## Passage provided
In 2007, the sports media couldn’t stop talking about “Spygate,” in which the New England Patriots were caught illegally taping sideline defensive signals from New York Jets coaches during the teams’ opening week matchup. It soon became known that Patriots coach Bill Belichick had been engaging in such activity since 2000, and although the league had only expressly clarified the practice as forbidden in a September 2006 memo, the perception still lingers that New England gained an unfair advantage during the first seven seasons of Belichick’s tenure with the team. That period happened to include three Super Bowl championships and five division titles.
Such sentiment bubbled to the surface again this week, when Philadelphia Eagles cornerback Cary Williams ripped the Patriots as “cheaters” ahead of the two teams’ mid-August joint practice.
Williams’ comments are nothing new. In the years after Spygate, many players and coaches have alluded to the incident as a means of questioning the legitimacy of the Patriots’ championships. But what does the evidence say about the actual effect of the Patriots’ taping?
We can count the rings: three Super Bowl wins while taping, zero after. But given that the best team in the NFL wins the Super Bowl only about 24 percent of the time, it’s possible such a split could occur due to chance alone.
A more legitimate way to examine the question is to compare the Patriots’ total record under Belichick before Spygate broke (including the offending Sept. 9, 2007, game against the Jets) to their record after. While the Patriots were taping opposing signals, they won 69.3 percent of their 127 games (including the playoffs), but since they ostensibly quit the practice, their winning percentage has been even higher — 75.6 percent — in 123 games. At a glance, it seems rule-bending didn’t add much of note to the Patriots’ chances of winning.
Of course, that’s also a simplistic approach; it just uses binary team-wide outcomes and ignores complicating factors like differences in talent between the two eras of New England football. A more rigorous study would track the Patriots’ offensive performance only (aside from whispers about additional tapes of offensive signals, the Spygate scandal focused mainly on the Patriots’ theft of defensive play calls) and control for the team’s fluctuating ability level.

## Records provided
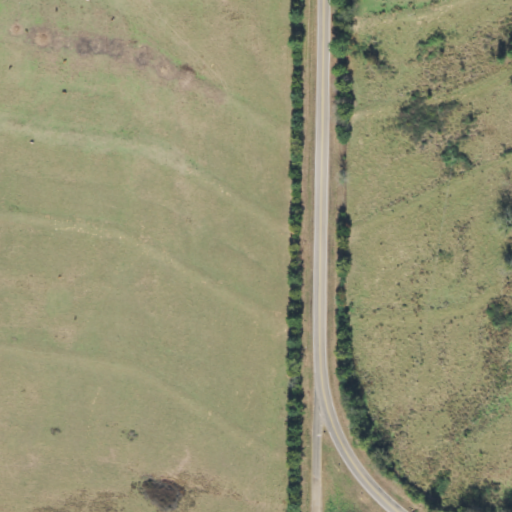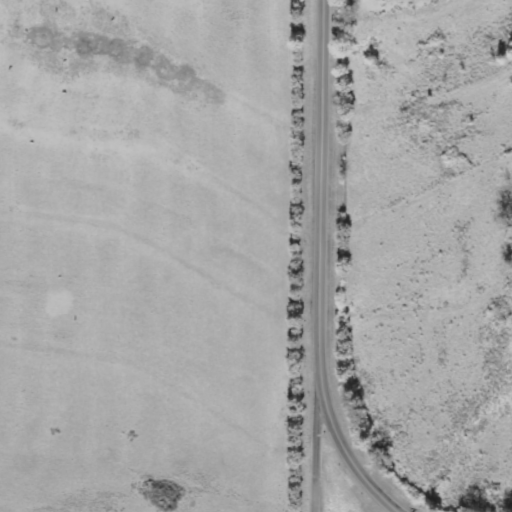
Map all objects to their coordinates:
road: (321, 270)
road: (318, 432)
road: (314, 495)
==
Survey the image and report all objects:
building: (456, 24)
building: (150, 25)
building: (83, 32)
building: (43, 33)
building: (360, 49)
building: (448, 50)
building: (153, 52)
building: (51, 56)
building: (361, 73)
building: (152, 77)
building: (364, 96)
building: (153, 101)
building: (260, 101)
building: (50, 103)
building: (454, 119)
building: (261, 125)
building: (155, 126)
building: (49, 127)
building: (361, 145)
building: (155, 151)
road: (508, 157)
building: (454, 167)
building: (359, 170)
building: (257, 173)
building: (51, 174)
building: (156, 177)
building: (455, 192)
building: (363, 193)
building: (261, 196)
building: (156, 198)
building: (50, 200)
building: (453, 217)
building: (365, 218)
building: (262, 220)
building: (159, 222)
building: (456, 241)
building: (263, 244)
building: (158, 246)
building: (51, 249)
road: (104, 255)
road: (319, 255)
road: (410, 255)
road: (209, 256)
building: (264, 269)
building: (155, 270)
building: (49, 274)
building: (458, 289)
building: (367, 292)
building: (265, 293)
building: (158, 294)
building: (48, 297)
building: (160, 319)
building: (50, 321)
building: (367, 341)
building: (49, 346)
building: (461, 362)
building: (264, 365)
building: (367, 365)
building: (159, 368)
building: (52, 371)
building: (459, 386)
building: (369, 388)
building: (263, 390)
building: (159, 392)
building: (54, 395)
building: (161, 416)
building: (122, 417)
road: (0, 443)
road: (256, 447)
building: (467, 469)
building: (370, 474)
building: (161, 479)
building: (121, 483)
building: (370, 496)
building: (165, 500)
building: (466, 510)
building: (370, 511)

## Exercise objective
In the Spygate passage, what percentage of their 127 games did the Patriots win while taping opposing signals?

## Solution to the exercise
69.3 percent